La Camera approva la legge sulle Unioni civili



Con 369 voti a favore, 193 contrari e 2 astenuti, l'assemblea di Montecitorio ha approvato la fiducia alla legge per l'introduzione delle Unioni Civili. la legge in sé è poi stata confermata definitivamente con 372 voti a favore, 51 contrari e 99 astenuti. Ora bisognerà spettare la firma di Mattarella e poi, subito dopo la pubblicazione in Gazzetta, in teoria coppie potranno registrarsi a registrarsi fin da subito.

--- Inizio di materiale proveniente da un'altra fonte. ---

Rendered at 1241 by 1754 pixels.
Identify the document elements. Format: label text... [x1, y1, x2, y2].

Prima del voto, è su Facebook che il premier Matteo Renzi aveva scritto: «È un giorno di festa per tanti, oggi. Per chi si sente finalmente riconosciuto. Per chi vede dopo anni che gli vengono restituiti diritti talmente civili da non aver bisogno di altri aggettivi Per chi stanotte ha fatto fatica a prendere sonno, per chi da giorni ci scrive chiedendo dove festeggiare, per chi semplicemente non sta più nella pelle. È un giorno di festa per tanti, oggi. In queste ore decisive tengo stretto nel mio cuore il pensiero e il ricordo di Alessia (un'amica di Renzi in prima fila per le unioni civili, ndr). E questo mi basta. Perché le leggi sono fatte per le persone, non per le ideologie. Per chi ama, non per chi proclama Scriviamo un’altra pagina importante dell’Italia che vogliamo. Lo facciamo mettendo la fiducia perché non erano possibili ulteriori ritardi dopo anni di tentativi falliti. Lo facciamo con umiltà e coraggio. Ma lo facciamo adesso perché in Italia non è più possibile continuare a rinviare tutto».

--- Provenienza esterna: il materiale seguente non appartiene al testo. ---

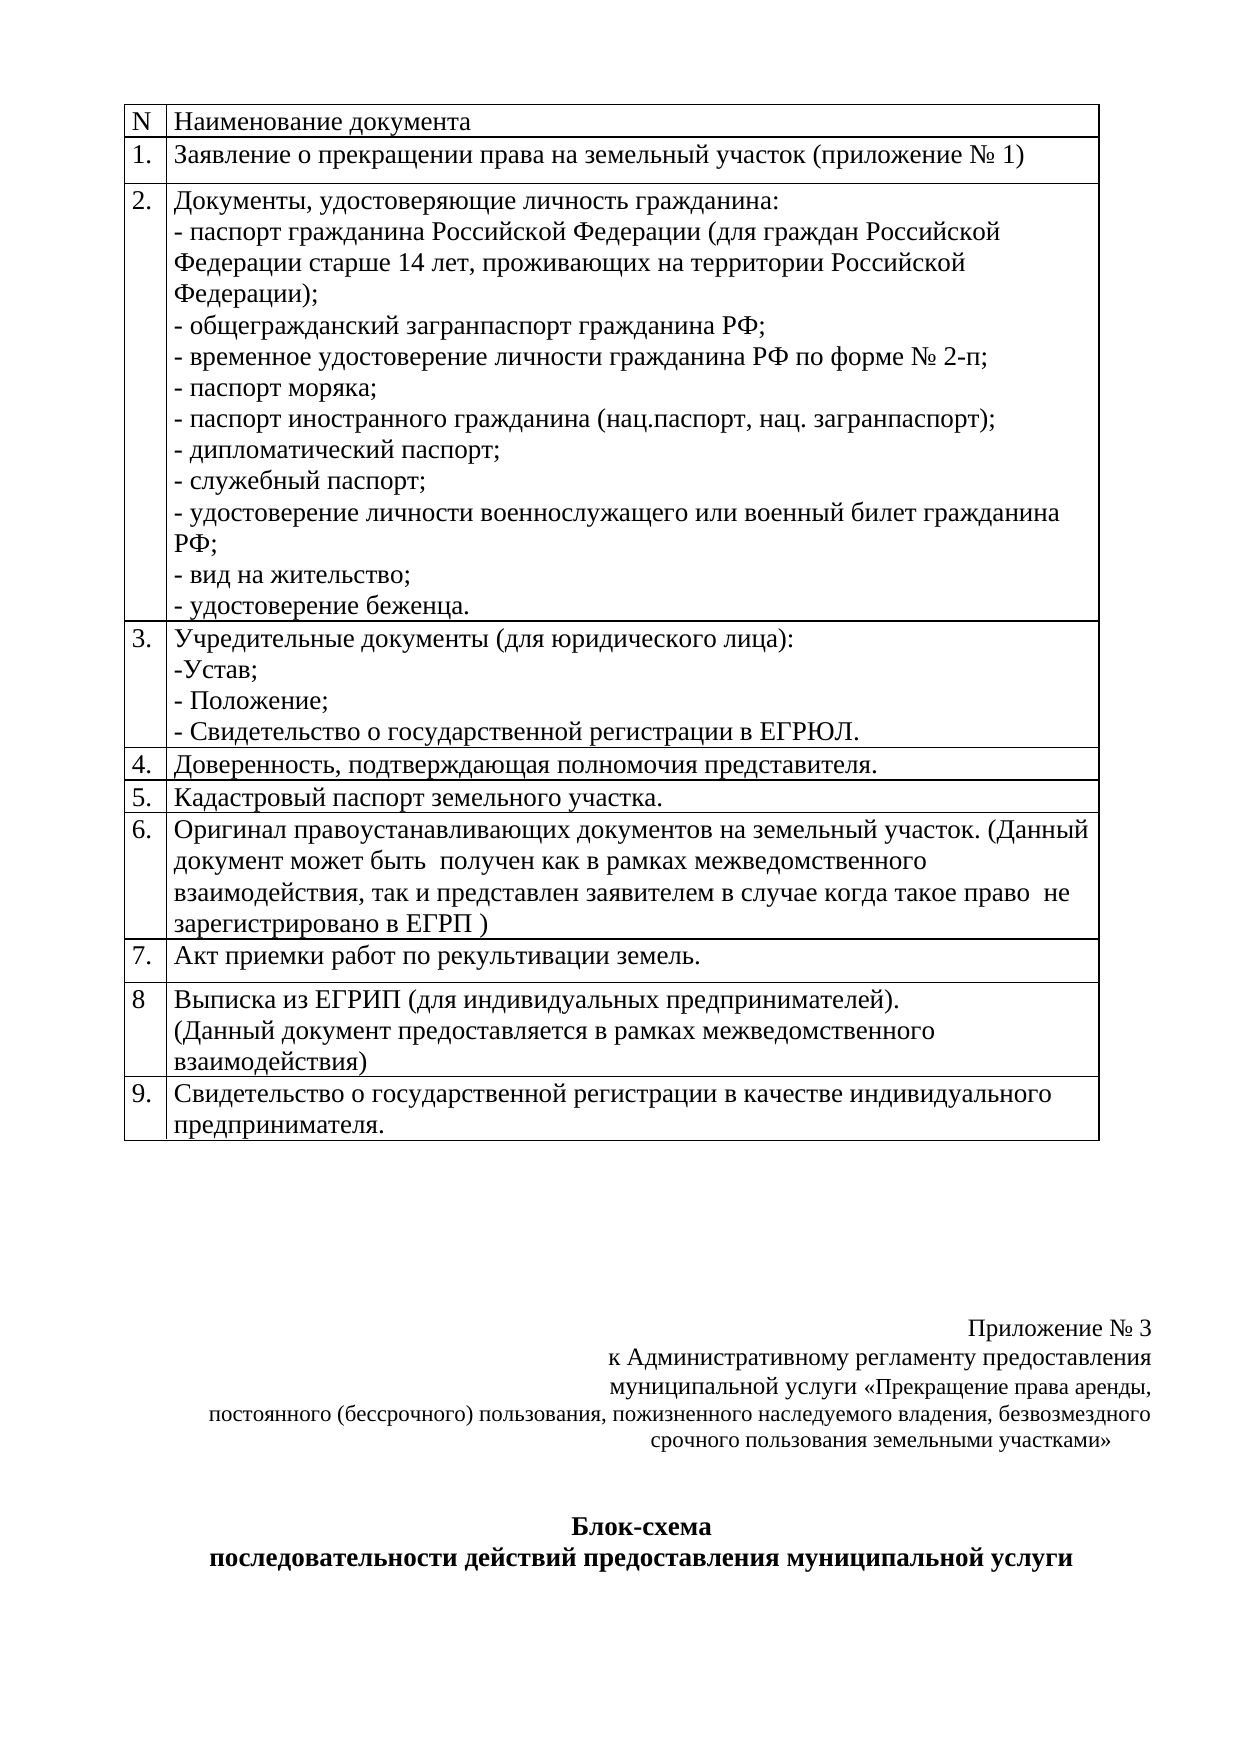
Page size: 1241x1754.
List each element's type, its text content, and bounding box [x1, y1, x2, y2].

Resta comunque l'amaro di una legge che è stata spogliata di molte parti fondamentali dai cosiddetti "cattolici", intenzionati a privare i bambini delle famiglie omogenitoriali da qualunque tutela giuridica attraverso lo stralcio della stepchild adoption, così come fu l'ingerenza vaticana a cancellare ogni tutela costituzionale attraverso la cancellazione di ogni riferimento all'articolo 29. Dunque non si può certo dire che oggi i gay avranno gli stessi diritti degli etero, semplicemente saranno un po' meno discriminati di quanto non lo fossero ieri.

Gabriele Piazzoni, segretario nazionale di Arcigay, ha così commentato voto alla Camera che ha dato il via libera definitivo alla legge sulle unioni civili; «Un grande sollievo, un appuntamento con la storia da troppo tempo rimandato. Il riconoscimento delle coppie formate da persone dello stesso sesso - prosegue - è una battaglia che arriva da lontano, un testimone che è passato da una generazione all'altra, superando con tenacia le tante cadute. In questa giornata, perciò, il primo pensiero affettuoso lo rivolgo ai fondatori e alle fondatrici del nostro movimento, a chi ha gettato le basi di questo percorso in anni molto diversi da questi, più duri e più difficili. A quelli che nella lotta sono invecchiati e a quelli che purtroppo non ci sono più, ha chi iniziato e chi ha saputo raccogliere il testimone: a tutti e tutte loro va sempre, ma oggi in particolare, la nostra riconoscenza. Il secondo pensiero va ai tanti e alle tante che presto potranno condurre in porto, grazie a questa legge, il proprio progetto di vita: con loro brindiamo al grande giorno. Questa legge arriva con molto ritardo e con molti limiti, di questo siamo consapevoli. Ma abbatte un muro e segna una tappa importante: da qui dobbiamo subito ripartire per rilanciare la battaglia per la piena uguaglianza. Perciò è con questo augurio e con lo sguardo orientato al futuro e ai traguardi che verranno che noi oggi alziamo i calici e le nostre bandiere arcobaleno».